### ТЕКСТ ДЛЯ ЧТЕНИЯ:
....

Шрифт:
Как и в Париже, за несколько дней до начала войны с Италией Сикорский заверял французское правительство, что до войны дело не дойдет, точно так же за три дня до нападения Германии на Советский Союз наш премьер, ссылаясь на донесения из Польши, представленные ему вторым отделом 10 и 19 июня 1941 года, сообщал английскому правительству, что вооруженное столкновение между этими странами исключается. А когда конфликт разразился, «Лондон» был убежден, что война закончится через несколько недель поражением СССР.
Ввиду такого суждения военное соглашение не было продумано необходимым образом.
Весь наш штаб отнесся к нему отрицательно, причем по двум причинам.
Во-первых, считали ненужным создание армии в Советском Союзе, ибо члены польского штаба утверждали, не успеет она сформироваться, как наступит конец войны.

....

### ВЫБОРКА ДАННЫХ:
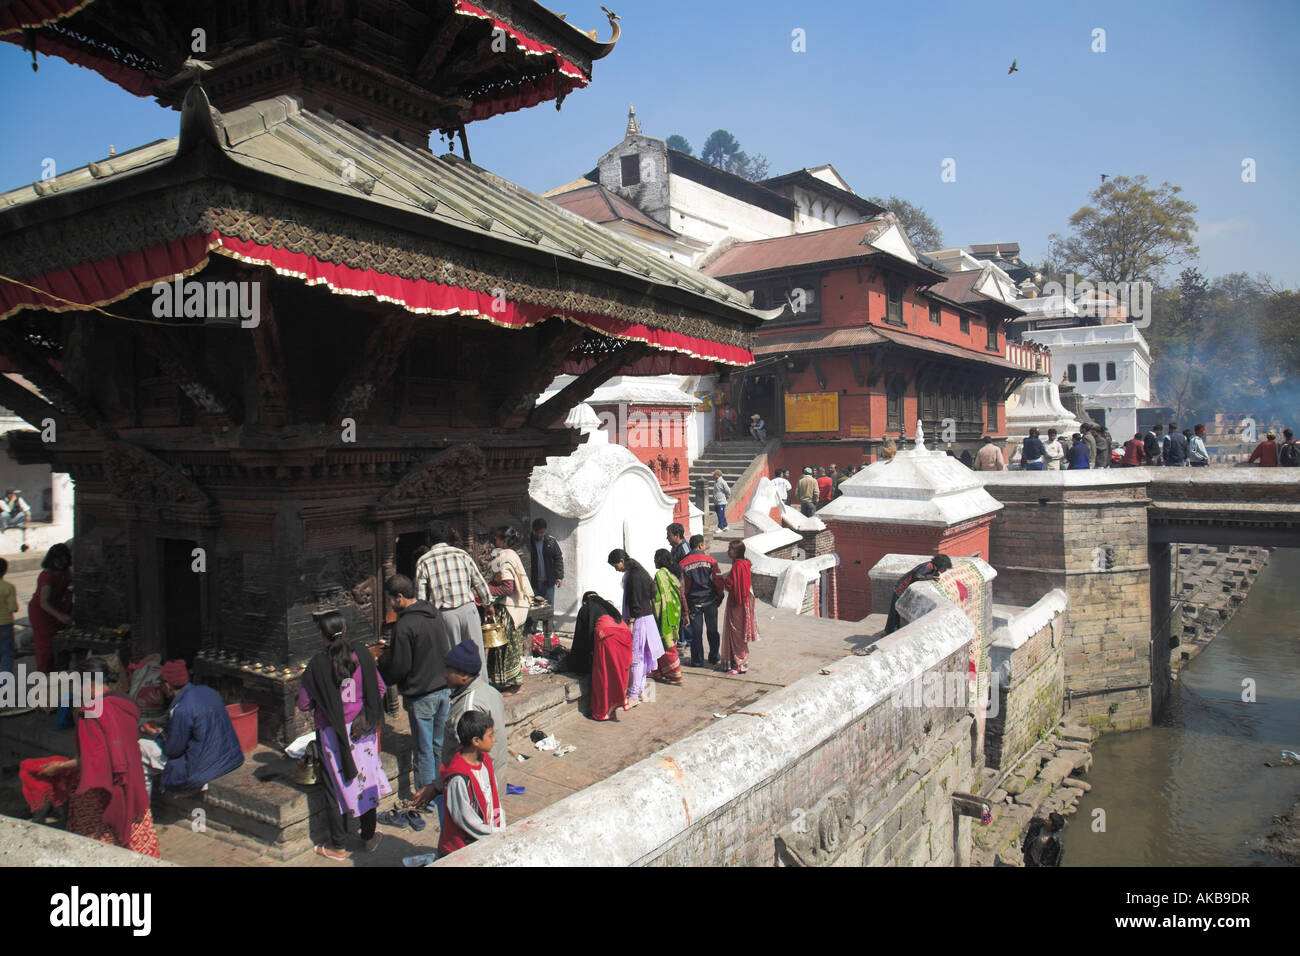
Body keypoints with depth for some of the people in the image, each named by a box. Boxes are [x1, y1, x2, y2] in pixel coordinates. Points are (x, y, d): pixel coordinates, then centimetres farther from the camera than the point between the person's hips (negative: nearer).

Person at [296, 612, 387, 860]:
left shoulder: (316, 665, -14)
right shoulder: (362, 656, -8)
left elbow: (303, 704, -9)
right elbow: (380, 689, -2)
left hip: (332, 733, -2)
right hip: (362, 730, 2)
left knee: (336, 786, 10)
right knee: (366, 780, 15)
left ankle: (338, 847, 20)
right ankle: (369, 837, 27)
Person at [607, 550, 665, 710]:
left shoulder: (634, 575, -18)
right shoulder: (631, 573, 14)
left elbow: (636, 601, -20)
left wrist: (631, 622, -18)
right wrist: (629, 620, 21)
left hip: (639, 620, -10)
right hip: (641, 619, 10)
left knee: (636, 657, -7)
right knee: (641, 657, 14)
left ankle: (634, 696, -3)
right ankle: (641, 691, 22)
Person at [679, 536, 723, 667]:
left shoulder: (683, 563, -2)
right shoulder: (710, 560, -7)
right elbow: (718, 580, -9)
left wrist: (685, 605, 7)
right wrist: (719, 596, 6)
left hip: (693, 602, 1)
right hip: (710, 601, 0)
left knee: (696, 632, 8)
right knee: (712, 630, 15)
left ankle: (697, 660, 11)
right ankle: (713, 657, 25)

....

### ЗАДАНИЯ:
A: В какие дни, согласно тексту для чтения, второй отдел представил премьеру донесения из Польши?
B: Продолжите текст для чтения, начав сразу после его последнего предложения.

### ОТВЕТЫ ПО НОМЕРАМ:
A: 10 и 19 июня 1941 года.

B:
Во-вторых, штаб категорически выступал против создания польских вооруженных сил на территориях, не находящихся под его безраздельным контролем.
Как-то министр Комарницкий пригласил меня на обед. На нем присутствовал и генерал Модельский. Мы беседовали, затрагивая ряд актуальных вопросов. Я не жалел критических замечаний в адрес нашего правительства, на что Комарницкий отвечал, что он находится в правительстве как представитель Строництва Народового и вошел в состав кабинета по прямому желанию Сикорского и по его желанию готов в любой момент уйти в отставку. Как же он мог представлять Строництво Народове, если оно, в основном, не поддерживало Сикорского и по отношению к нему находилось в довольно резкой оппозиции? Как мне разъяснил Комарницкий, Сикорский пригласил его в правительство только потому, что он как член Строництва Народового, входя в состав правительства, создавал видимость, что не все Строництво находится в оппозиции к нему, а имеются группы, сотрудничающие с ним.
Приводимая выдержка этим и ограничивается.